All of this comes from the `mysqldump` script.
[7 Feb 22:45] Jacob Thomason
To illustrate the difference in performance between 5.7 and 8, please see the following 2 schema imports.  These imports are done through a sibling Docker container on the same Docker network:

MySQL 5.7.37

# time mysql -P 3306 -h mysql-test -u root api-test-1 < /srv/test/data/db-scaffold.sql

real	0m0.824s
user	0m0.039s
sys	0m0.158s

--

MySQL 8.0.28

# time mysql -P 3306 -h mysql-test -u root api-test-1 < /srv/test/data/db-scaffold.sql

real	0m3.008s
user	0m0.030s
sys	0m0.103s

MySQL 8.0.28 with REDO_LOG disabled

# time mysql -P 3306 -h mysql-test -u root api-test-1 < /srv/test/data/db-scaffold.sql

real	0m2.785s
user	0m0.033s
sys	0m0.188s

--

As you can see, there is, roughly, a 4x hit with MySQL 8 on these imports - alone.
[8 Feb 8:25] Frederic Descamps
Hi Jacob,

As I explained by chat, table creation can cost more as MySQL 8.0 now is atomic in that process. On fast storage and well tuned system, you barely notice that but indeed it's slower are by default this is more safe too.

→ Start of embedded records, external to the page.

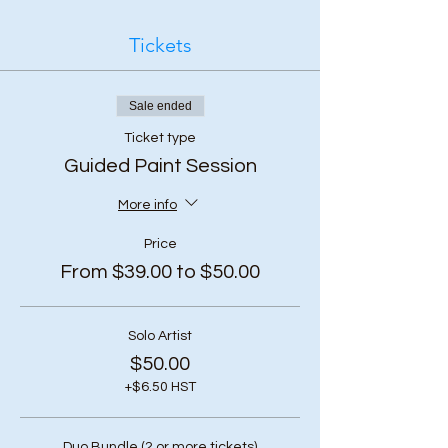
Tickets
Sale ended
Ticket type
Guided Paint Session
More info
Price
From $39.00 to $50.00
Solo Artist
$50.00
+$6.50 HST
Duo Bundle (2 or more tickets)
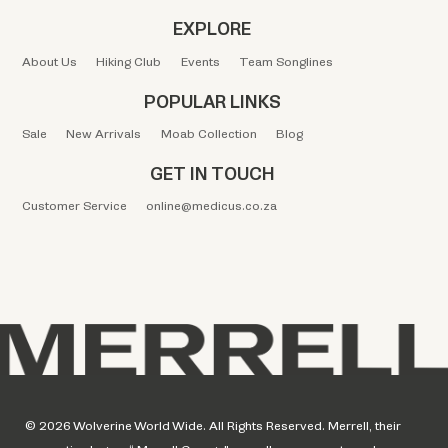
EXPLORE
About Us
Hiking Club
Events
Team Songlines
POPULAR LINKS
Sale
New Arrivals
Moab Collection
Blog
GET IN TOUCH
Customer Service
online@medicus.co.za
© 2026 Wolverine World Wide. All Rights Reserved. Merrell, their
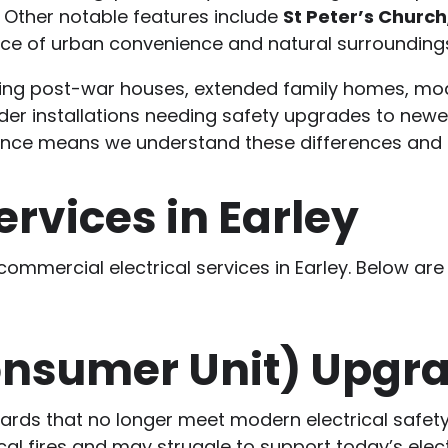
 Other notable features include
St Peter’s Church
nce of urban convenience and natural surrounding
uding post-war houses, extended family homes, mod
er installations needing safety upgrades to newe
ience means we understand these differences and t
ervices in Earley
 commercial electrical services in Earley. Below
onsumer Unit) Upgr
boards that no longer meet modern electrical safe
ical fires and may struggle to support today’s ele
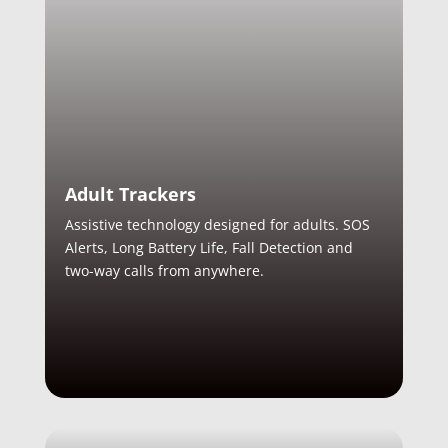
Adult Trackers
Assistive technology designed for adults. SOS
Alerts, Long Battery Life, Fall Detection and
two-way calls from anywhere.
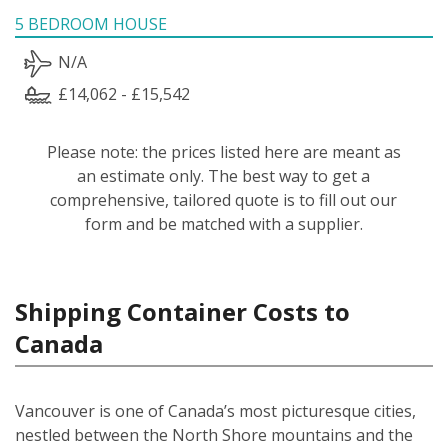
5 BEDROOM HOUSE
N/A
£14,062 - £15,542
Please note: the prices listed here are meant as
an estimate only. The best way to get a
comprehensive, tailored quote is to fill out our
form and be matched with a supplier.
Shipping Container Costs to
Canada
Vancouver is one of Canada’s most picturesque cities,
nestled between the North Shore mountains and the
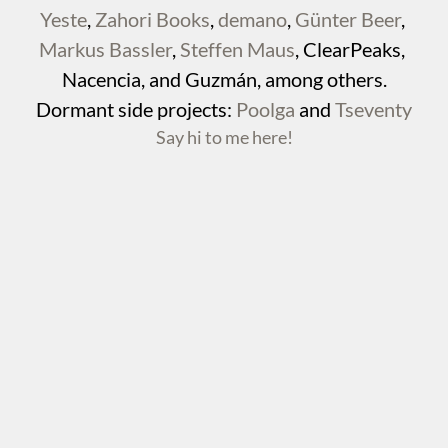
Yeste
, 
Zahori Books
, 
demano
, 
Günter Beer
, 
Markus Bassler
, 
Steffen Maus
, ClearPeaks, 
Nacencia, and Guzmán, among others.
Dormant side projects: 
Poolga
 and 
Tseventy
Say hi to me here!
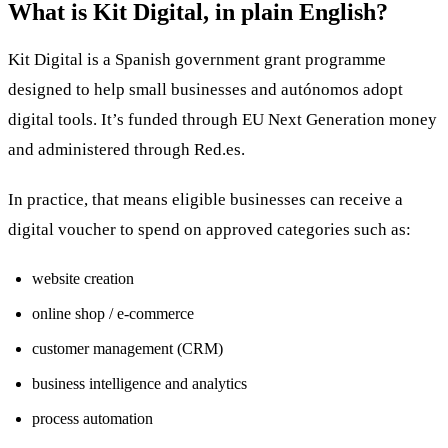
What is Kit Digital, in plain English?
Kit Digital is a Spanish government grant programme
designed to help small businesses and autónomos adopt
digital tools. It’s funded through EU Next Generation money
and administered through Red.es.
In practice, that means eligible businesses can receive a
digital voucher to spend on approved categories such as:
website creation
online shop / e-commerce
customer management (CRM)
business intelligence and analytics
process automation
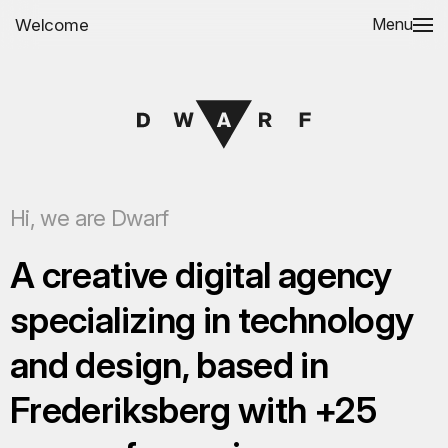
Welcome
Menu
Hi, we are Dwarf
A creative digital agency
specializing in technology
and design, based in
Frederiksberg with +25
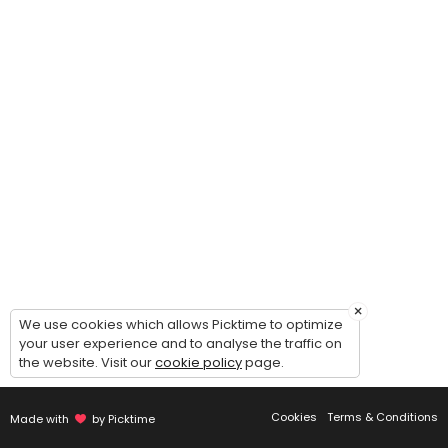
×
We use cookies which allows Picktime to optimize
your user experience and to analyse the traffic on
the website. Visit our
cookie policy
page.
Cookies
Terms & Conditions
Made with
by Picktime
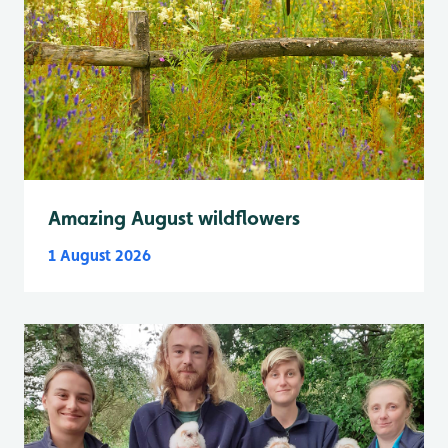
Amazing August wildflowers
1 August 2026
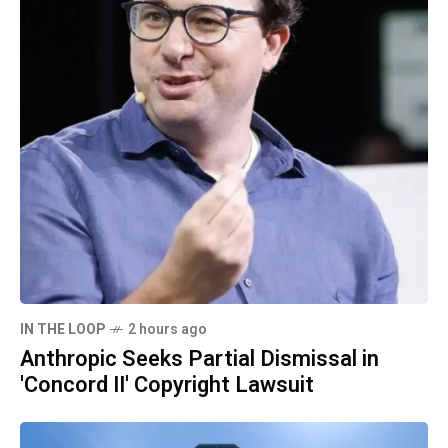
IN THE LOOP
2 hours ago
Anthropic Seeks Partial Dismissal in
'Concord II' Copyright Lawsuit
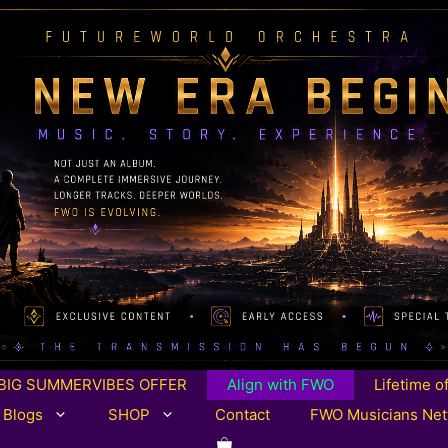
BIG SUMMERVIBES OFFER
Align with FWO
Lifetime o
 Blogs
SHOP
Contact
FWO Musicians Ne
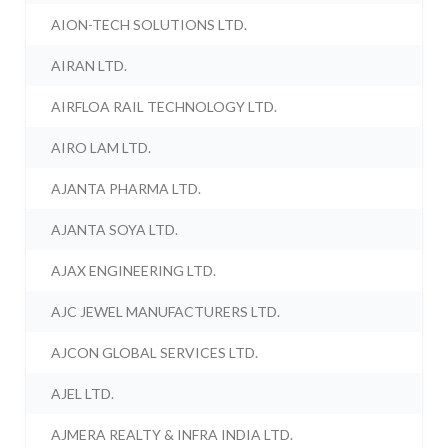
AION-TECH SOLUTIONS LTD.
AIRAN LTD.
AIRFLOA RAIL TECHNOLOGY LTD.
AIRO LAM LTD.
AJANTA PHARMA LTD.
AJANTA SOYA LTD.
AJAX ENGINEERING LTD.
AJC JEWEL MANUFACTURERS LTD.
AJCON GLOBAL SERVICES LTD.
AJEL LTD.
AJMERA REALTY & INFRA INDIA LTD.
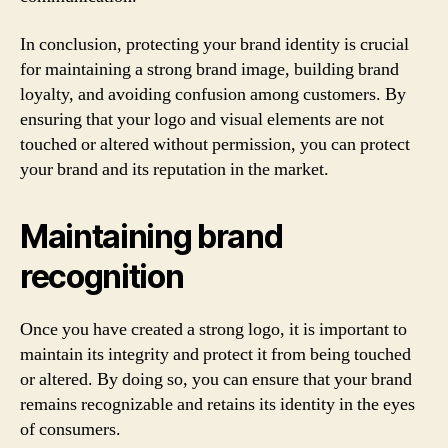
In conclusion, protecting your brand identity is crucial
for maintaining a strong brand image, building brand
loyalty, and avoiding confusion among customers. By
ensuring that your logo and visual elements are not
touched or altered without permission, you can protect
your brand and its reputation in the market.
Maintaining brand
recognition
Once you have created a strong logo, it is important to
maintain its integrity and protect it from being touched
or altered. By doing so, you can ensure that your brand
remains recognizable and retains its identity in the eyes
of consumers.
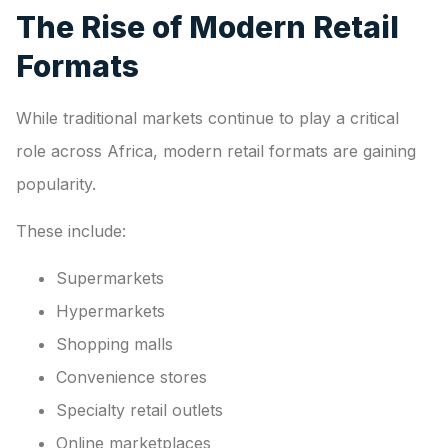
The Rise of Modern Retail
Formats
While traditional markets continue to play a critical
role across Africa, modern retail formats are gaining
popularity.
These include:
Supermarkets
Hypermarkets
Shopping malls
Convenience stores
Specialty retail outlets
Online marketplaces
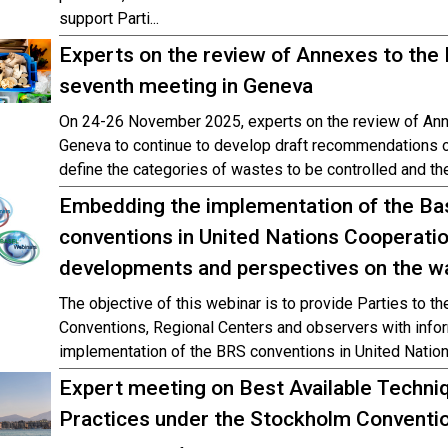
support Parti...
Experts on the review of Annexes to the
seventh meeting in Geneva
On 24-26 November 2025, experts on the review of Ann
Geneva to continue to develop draft recommendations on
define the categories of wastes to be controlled and the
Embedding the implementation of the Ba
conventions in United Nations Cooperati
developments and perspectives on the w
The objective of this webinar is to provide Parties to 
Conventions, Regional Centers and observers with inform
implementation of the BRS conventions in United Nati
Expert meeting on Best Available Techni
Practices under the Stockholm Conventi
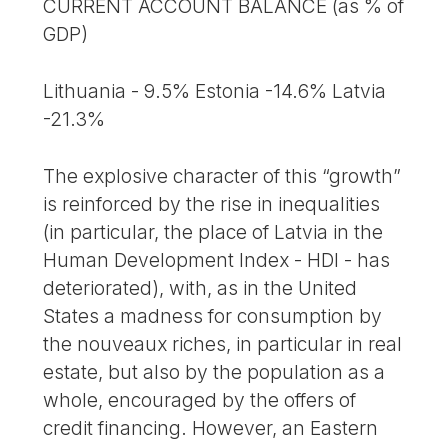
CURRENT ACCOUNT BALANCE (as % of
GDP)
Lithuania - 9.5% Estonia -14.6% Latvia
-21.3%
The explosive character of this “growth”
is reinforced by the rise in inequalities
(in particular, the place of Latvia in the
Human Development Index - HDI - has
deteriorated), with, as in the United
States a madness for consumption by
the nouveaux riches, in particular in real
estate, but also by the population as a
whole, encouraged by the offers of
credit financing. However, an Eastern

However, I think your integration test should then take that in consideration and only measure what the application (queries) do and how that performs. In production, most of users don't recreate their data each time. And in a integration test as you explained to me, test if the application still works, the data creation might not be part of the result (but of course this is my own opinion). I would then suggest you to split the process of creating the data (certainly is all your 1000 tests are always recreating it), and check compare the result after that.
Please also pay attention that single threaded workload is generally slower than the previous version and the goal is to keep improving in multi-threaded workloads.

Cheers,
[8 Feb 13:40] MySQL Verification Team
Some small additions to Mr. Descamps comments.

First, you can use multi-threaded restore of data in 8.0, by using mysqlpump for dumping data.

Second, performance depends on tuning as well and 8.0 has far more tuning parameters than 5.7.

It is all fully explained in our Reference Manual, found on the http://dev.mysql.com.